Le Rochelais à la barre de son Maître Coq IV, qui file à plus de 21 nœuds ces dernières heures (39 km/h environ, ndlr) le long de la zone d'exclusion antarctique (ZEA), reste toutefois sous la menace et forte pression de son poursuivant immédiat Charlie Dalin (Apivia), à seulement 147,8 milles (environ 273,7 km) au point de 18h00 (17h00 GMT).

"Vingt nœuds de moyenne, c'est beaucoup, surtout que nos +petits+ foilers ne sont pas très agréables dans ces conditions. Mais c'est sympa de faire des milles !", apprécie enfin Bestaven après 53 jours de course marqués par plusieurs zones de vent faible.

Concentré sur sa course, le marin, qui a grandi à Arcachon, n'a prévu ni huîtres ni agapes particulières pour la Saint-Sylvestre, une "soirée comme les autres", annonce-t-il.

"La nouvelle année ne va pas changer ma façon de naviguer ou la météo à venir !" confie le skipper.

Mais elle pourrait être porteuse de bonnes nouvelles tant Bestaven a creusé l'écart ces dernières heures sur Damien Séguin à bord de Groupe Apicil (398,4 milles), qui a ravi au cours de la nuit passée la troisième place à Thomas Ruyant, dont le LinkedOut, plus au nord, est englué dans un passage de front.
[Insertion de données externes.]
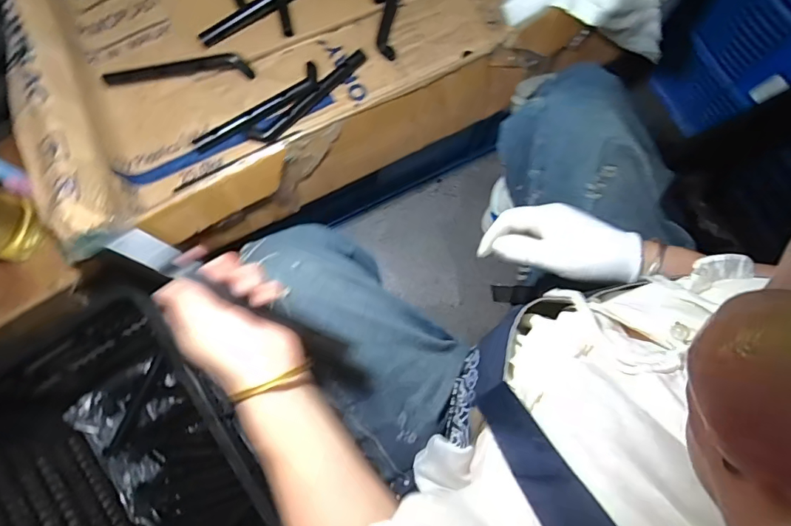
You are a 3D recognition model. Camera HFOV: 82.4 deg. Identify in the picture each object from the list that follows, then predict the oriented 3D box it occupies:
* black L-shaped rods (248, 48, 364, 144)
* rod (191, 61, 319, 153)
[{"bbox_3d":[-0.140,-0.280,0.751,0.236,0.023,0.035,-42,83,-7],"label":"black L-shaped rods"},{"bbox_3d":[-0.223,-0.251,0.749,0.236,0.015,0.046,-38,82,-7],"label":"rod"}]

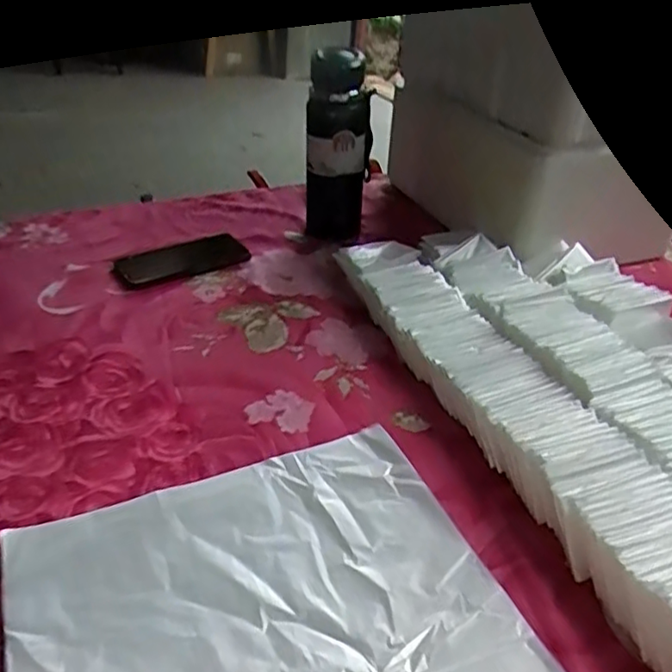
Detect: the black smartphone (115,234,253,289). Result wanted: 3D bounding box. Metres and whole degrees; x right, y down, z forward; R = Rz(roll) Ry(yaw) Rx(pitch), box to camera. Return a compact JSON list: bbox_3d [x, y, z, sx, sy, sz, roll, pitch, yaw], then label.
[{"bbox_3d":[-0.191,-0.094,0.771,0.160,0.019,0.066,-17,39,-24],"label":"black smartphone"}]

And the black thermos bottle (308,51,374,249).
[{"bbox_3d":[0.004,-0.229,0.773,0.081,0.243,0.095,1,35,-1],"label":"black thermos bottle"}]

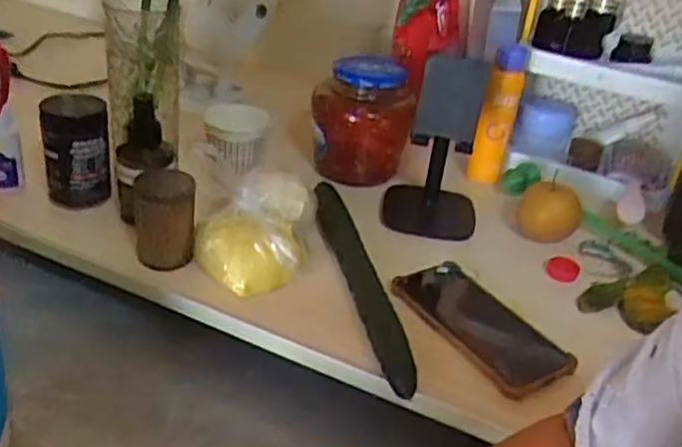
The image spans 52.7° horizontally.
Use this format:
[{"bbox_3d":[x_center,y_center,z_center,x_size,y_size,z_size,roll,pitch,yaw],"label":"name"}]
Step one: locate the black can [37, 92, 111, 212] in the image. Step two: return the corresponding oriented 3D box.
[{"bbox_3d":[-0.272,-0.075,0.713,0.062,0.106,0.065,-3,32,-16],"label":"black can"}]

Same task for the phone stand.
[{"bbox_3d":[0.109,-0.084,0.740,0.103,0.177,0.096,11,31,7],"label":"phone stand"}]

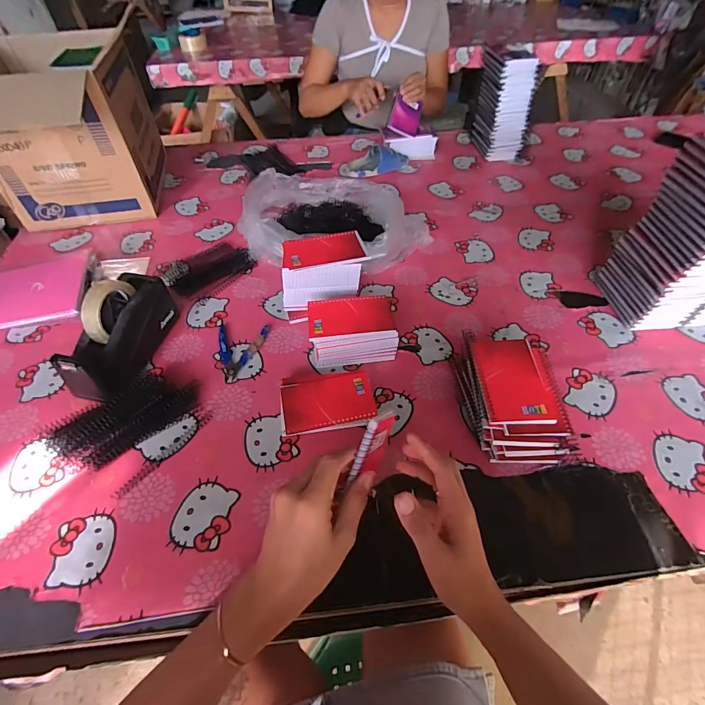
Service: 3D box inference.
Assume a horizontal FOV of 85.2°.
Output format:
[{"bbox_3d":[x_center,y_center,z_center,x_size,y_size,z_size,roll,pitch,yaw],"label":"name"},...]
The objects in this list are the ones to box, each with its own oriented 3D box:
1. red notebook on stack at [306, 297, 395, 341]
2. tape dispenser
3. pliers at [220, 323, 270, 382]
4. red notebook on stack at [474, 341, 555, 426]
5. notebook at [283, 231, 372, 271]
[{"bbox_3d":[-0.004,-0.060,0.611,0.133,0.007,0.079,-9,51,-6],"label":"red notebook on stack"},{"bbox_3d":[-0.360,-0.029,0.595,0.075,0.125,0.211,9,52,8],"label":"tape dispenser"},{"bbox_3d":[-0.193,-0.004,0.641,0.085,0.013,0.119,1,51,2],"label":"pliers"},{"bbox_3d":[0.210,0.034,0.511,0.078,0.012,0.136,0,51,1],"label":"red notebook on stack"},{"bbox_3d":[-0.048,-0.171,0.645,0.137,0.013,0.075,-12,52,-8],"label":"notebook"}]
"Tant mieux si je peux me faire un petit matelas d'avance avant de remonter l'Atlantique plus peinard", savoure, à défaut de ripaille, Bestaven.
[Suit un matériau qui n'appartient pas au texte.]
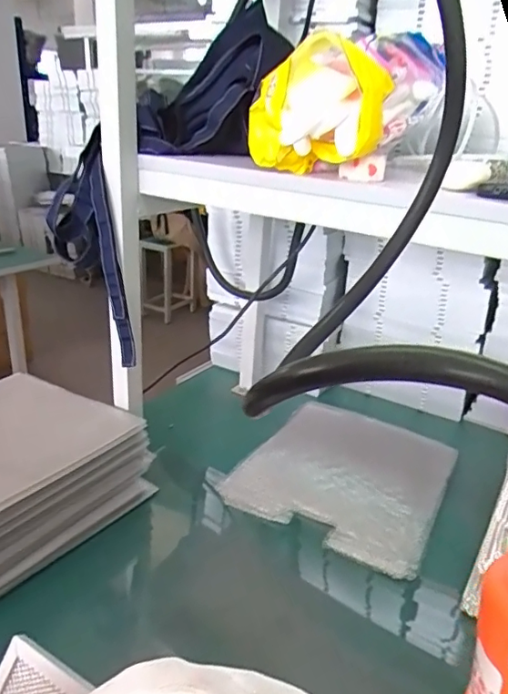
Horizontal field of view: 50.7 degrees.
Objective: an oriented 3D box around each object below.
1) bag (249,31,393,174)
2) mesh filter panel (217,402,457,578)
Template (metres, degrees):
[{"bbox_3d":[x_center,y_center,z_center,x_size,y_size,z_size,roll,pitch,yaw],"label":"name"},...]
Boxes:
[{"bbox_3d":[0.058,-0.229,0.517,0.118,0.109,0.148,3,24,-1],"label":"bag"},{"bbox_3d":[0.146,0.193,0.841,0.277,0.024,0.321,15,27,25],"label":"mesh filter panel"}]

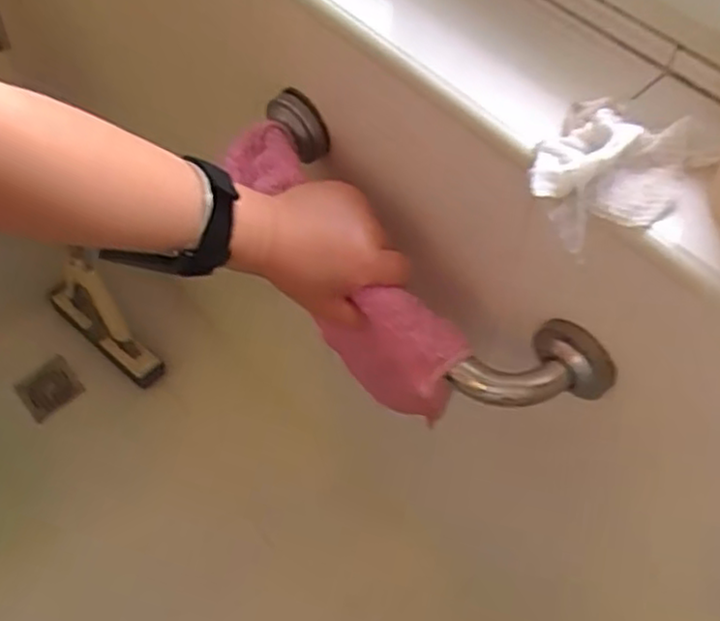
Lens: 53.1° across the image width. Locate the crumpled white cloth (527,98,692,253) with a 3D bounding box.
[{"bbox_3d":[0.133,-0.076,0.381,0.076,0.037,0.086,33,65,19],"label":"crumpled white cloth"}]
A l'approche du cap Horn, l'ambiance est plus morne à bord du LinkedOut de Thomas Ruyant, privé d'un foil depuis une avarie il y a un mois. Désormais quatrième, il accuse 413,6 milles de retard sur la tête de la flotte.
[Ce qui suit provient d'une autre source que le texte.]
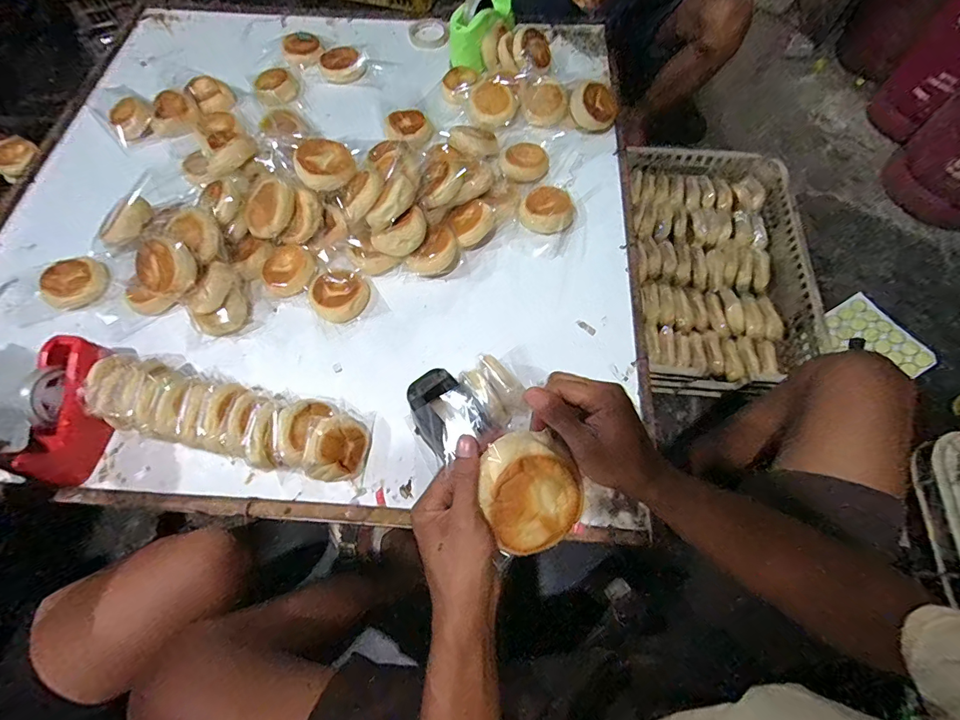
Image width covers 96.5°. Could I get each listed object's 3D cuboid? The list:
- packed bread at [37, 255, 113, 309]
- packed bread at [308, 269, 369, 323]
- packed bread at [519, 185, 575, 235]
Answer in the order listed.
[{"bbox_3d":[-0.717,-0.137,0.760,0.098,0.033,0.100,22,68,11],"label":"packed bread"},{"bbox_3d":[-0.239,-0.113,0.737,0.093,0.026,0.085,0,66,1],"label":"packed bread"},{"bbox_3d":[0.124,-0.277,0.791,0.096,0.034,0.094,0,66,1],"label":"packed bread"}]

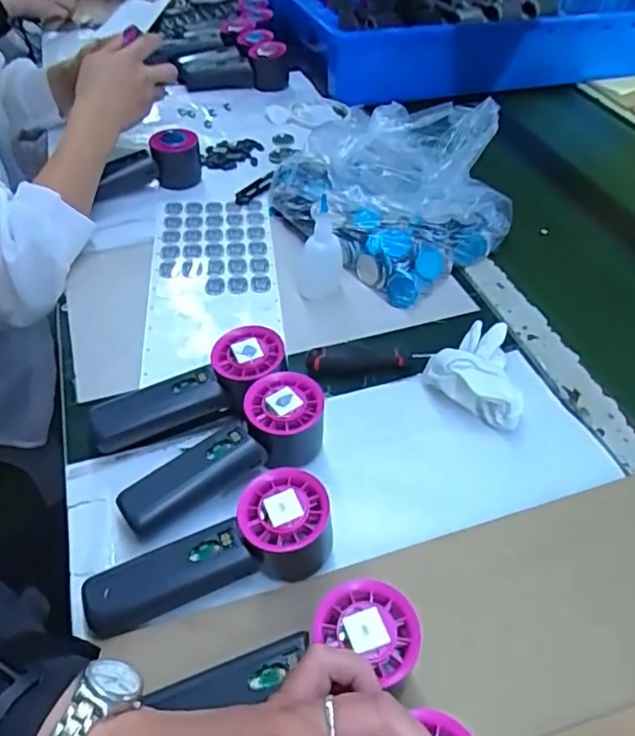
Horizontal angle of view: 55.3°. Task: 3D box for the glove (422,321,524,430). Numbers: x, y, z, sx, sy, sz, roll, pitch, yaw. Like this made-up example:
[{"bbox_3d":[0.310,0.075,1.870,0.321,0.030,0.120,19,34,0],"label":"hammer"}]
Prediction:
[{"bbox_3d":[0.143,-0.005,0.507,0.084,0.043,0.098,27,49,20],"label":"glove"}]

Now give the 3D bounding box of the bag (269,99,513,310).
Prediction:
[{"bbox_3d":[0.068,-0.199,0.655,0.247,0.117,0.216,36,53,27],"label":"bag"}]

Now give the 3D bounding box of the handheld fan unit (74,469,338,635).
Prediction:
[{"bbox_3d":[-0.064,0.121,0.381,0.152,0.048,0.049,-22,49,-10],"label":"handheld fan unit"}]

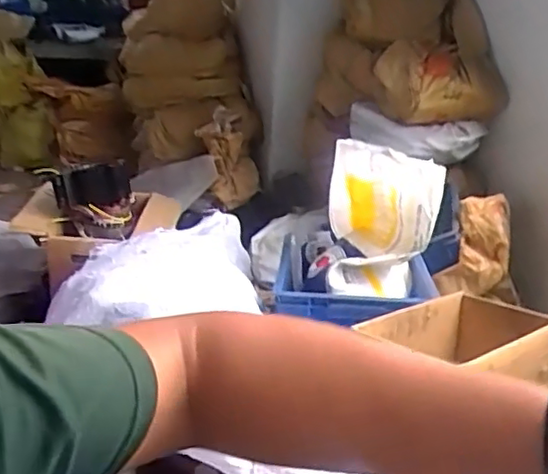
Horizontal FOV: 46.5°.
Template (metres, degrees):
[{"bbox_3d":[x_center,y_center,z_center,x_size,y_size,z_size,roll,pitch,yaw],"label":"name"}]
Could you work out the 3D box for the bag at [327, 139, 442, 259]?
[{"bbox_3d":[0.203,-0.064,1.230,0.097,0.195,0.233,-13,29,-33],"label":"bag"}]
"Je suis en plein dans un passage de front (...). Ça prend un peu plus de temps que prévu, regrette-t-il. Mais j'y arrive tout doucement."

Leader à la mi-décembre, malgré la perte de son foil bâbord qui lui fait perdre 20% du potentiel de son navire, Ruyant avait perdu le contact avec Bestaven après une voie d'eau l'ayant contraint à l'arrêt.

"J'ai toujours l'impression de courir après le petit +timing+ qu'il me manque pour être du bon côté de ce qu'il se passe. C'est comme ça, je m'accroche", philosophe le skipper nordiste, qui effectue son deuxième Vendée Globe.

Il s'estime toujours dans la course face au néophyte Bestaven, qui reconnaît n'avoir "jamais passé autant de temps en mer".

"La course est encore longue, rappelle Ruyant. La remontée de l'Atlantique sera aussi pleine de rebondissements".